Cinq ans après l’électrisant Push, Sextile signe son grand retour avec Yes, Please — un album qui condense plus que jamais l’essence de leur fusion cold wave/post-punk et club culture. Dès les premières secondes du bien nommé Intro, on comprend que le duo de Los Angeles n’a rien perdu de son mordant. Basses saturées, synthétiseurs acides et beats taillés pour des usines surchauffées : Sextile tire à vue, avec une jubilation contagieuse. Mais contrairement à certains groupes qui se perdent dans l’esbroufe électronique, Brady Keehn et Melissa Scaduto conservent un sens aigu du songwriting.

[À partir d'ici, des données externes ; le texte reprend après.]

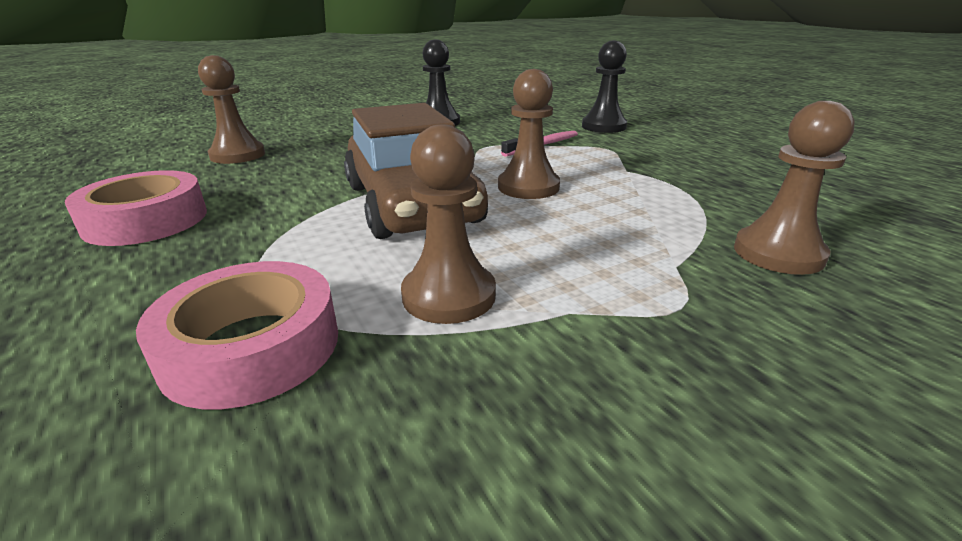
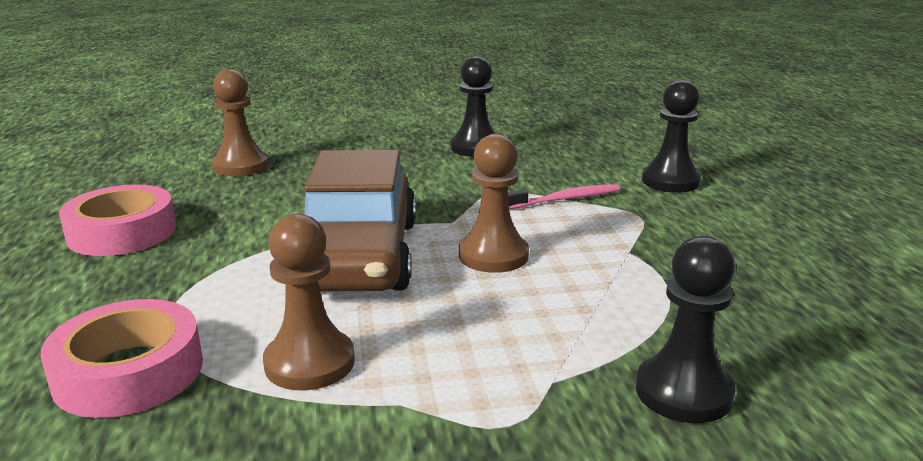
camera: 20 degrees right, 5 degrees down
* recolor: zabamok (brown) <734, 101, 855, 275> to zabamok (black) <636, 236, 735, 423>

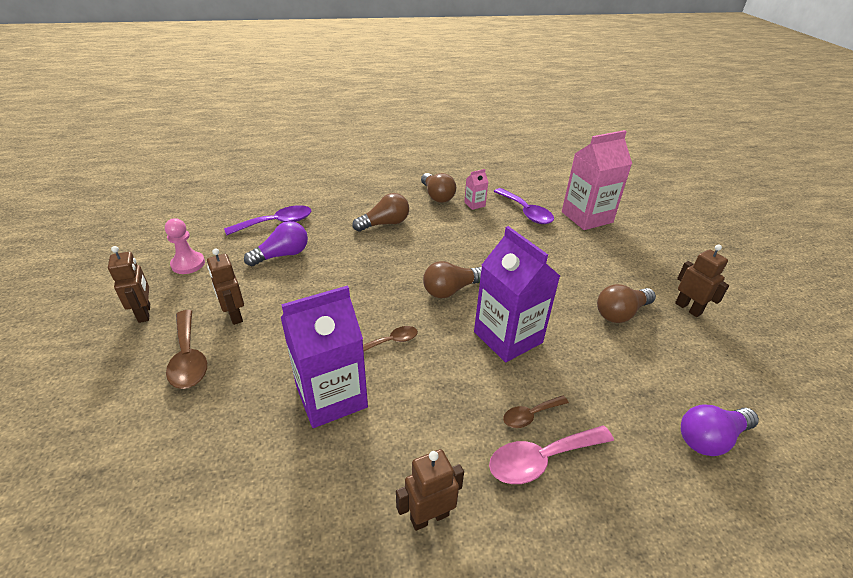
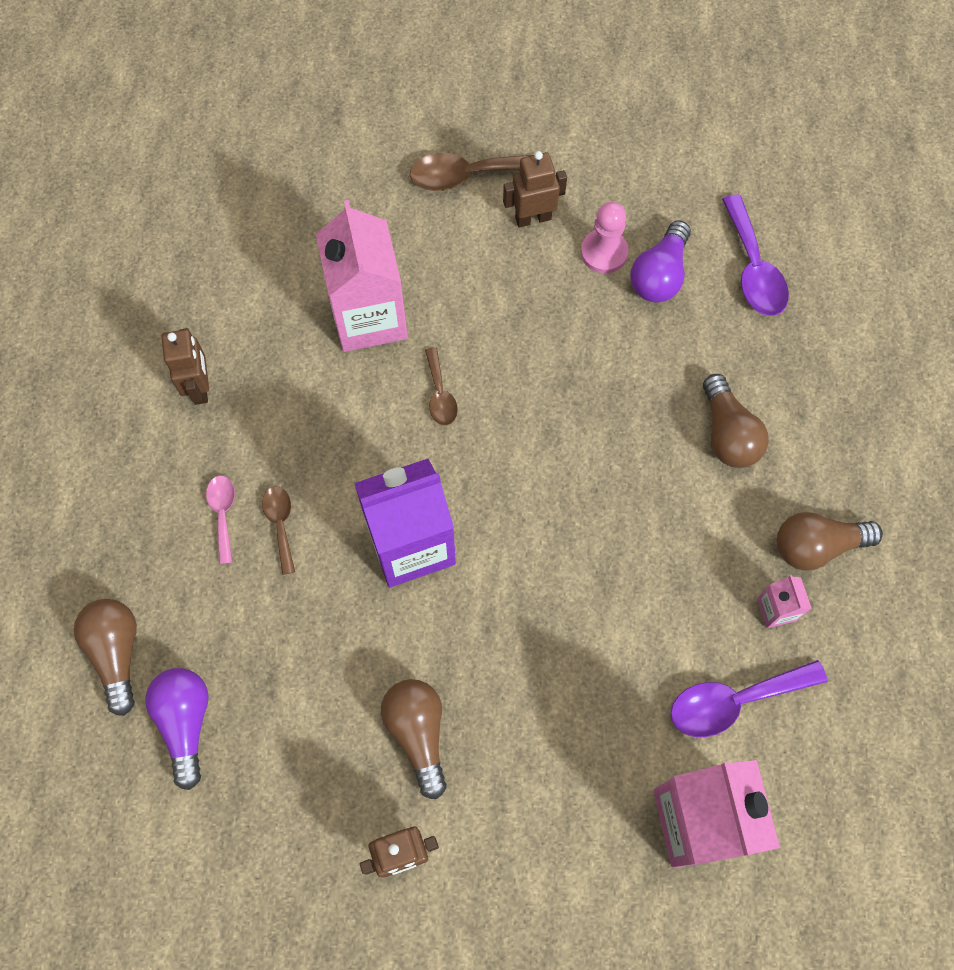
camera: 105 degrees right, 30 degrees up
* delete:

Women Respond To Bass ou Freak Eyes en sont les meilleurs exemples : sous les nappes de machines et les rythmes frénétiques, une sensibilité mélodique perce, subtile mais essentielle.

L’album brille particulièrement dans sa capacité à faire cohabiter des esthétiques souvent cloisonnées, la froideur EBM, les élans rave, les réminiscences punk et les textures industrielles cohabitent sans jamais sonner forcés.

Push Ups déploie une techno minimale et hypnotique qui évoque autant Kraftwerk que les sound systems du désert californien. Soggy Newports, avec ses accents de darkwave, rappelle que Sextile n’a pas totalement coupé le cordon avec ses racines goth. Cette versatilité donne à Yes, Please une richesse et une dynamique qui le distinguent d’une simple relecture nostalgique.

Signe que Sextile assume pleinement ses influences transatlantiques, l’album s’offre une collaboration précieuse avec Jehnny Beth (Savages) sur le titre Push Ups. Sa voix tantôt lancinante, tantôt tranchante s’impose comme une évidence sur la trame acide et martiale du morceau.

Jehnny Beth injecte une tension charnelle qui rappelle les grandes heures de la cold wave européenne. Dans un registre plus synthétique mais tout aussi marquant, Izzy Glaudini (Automatic) prête sa voix sur Hospital. Son chant détaché et spectral plane au-dessus d’une ligne de basse vrombissante et de synthés modulaires grinçants. Là où Jehnny Beth apportait de la tension, Izzy Glaudini insuffle une forme de flottement kraut et de rêverie mécanique qui fait écho au meilleur de la minimal wave californienne.

Cela dit, l’album n’est pas exempt de faiblesses, à force d’enchaîner les morceaux à haute intensité, la seconde moitié souffre d’une certaine uniformité rythmique. La tension constante laisse peu de place à la surprise, et certains titres se fondent un peu les uns dans les autres. On aurait aimé davantage de respirations, plus de ruptures franches pour renforcer l’impact global. Mais ces limites restent marginales face à la cohérence et à la maîtrise affichées tout au long de ces dix pistes.

Yes, Please est finalement un album qui s’impose comme une synthèse mûrie de ce que Sextile sait faire de mieux : faire danser l’ombre, rendre le béton incandescent et prouver que les frontières entre post-punk et techno n’ont jamais été aussi poreuses. Un album dense, organique et urgent, qui confirme que Sextile est l’un des rares groupes capables de faire dialoguer le dancefloor et un univers trashy avec autant d’allant.